* [Saved data entries]:

________________________

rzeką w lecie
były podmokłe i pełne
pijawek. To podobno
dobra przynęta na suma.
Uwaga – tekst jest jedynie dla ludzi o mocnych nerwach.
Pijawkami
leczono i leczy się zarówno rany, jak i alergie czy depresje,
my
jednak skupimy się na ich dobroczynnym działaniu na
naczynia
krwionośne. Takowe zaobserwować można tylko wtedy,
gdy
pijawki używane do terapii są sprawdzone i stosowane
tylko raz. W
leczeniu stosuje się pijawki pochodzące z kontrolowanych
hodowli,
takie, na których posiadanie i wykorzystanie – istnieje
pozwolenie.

________________________

* [WHAT TO WORK ON]: Could you return all of the entries exactly as they stand?

* [OUTPUT FOR THIS EXERCISE]:
rzeką w lecie
były podmokłe i pełne
pijawek. To podobno
dobra przynęta na suma.
Uwaga – tekst jest jedynie dla ludzi o mocnych nerwach.
Pijawkami
leczono i leczy się zarówno rany, jak i alergie czy depresje,
my
jednak skupimy się na ich dobroczynnym działaniu na
naczynia
krwionośne. Takowe zaobserwować można tylko wtedy,
gdy
pijawki używane do terapii są sprawdzone i stosowane
tylko raz. W
leczeniu stosuje się pijawki pochodzące z kontrolowanych
hodowli,
takie, na których posiadanie i wykorzystanie – istnieje
pozwolenie.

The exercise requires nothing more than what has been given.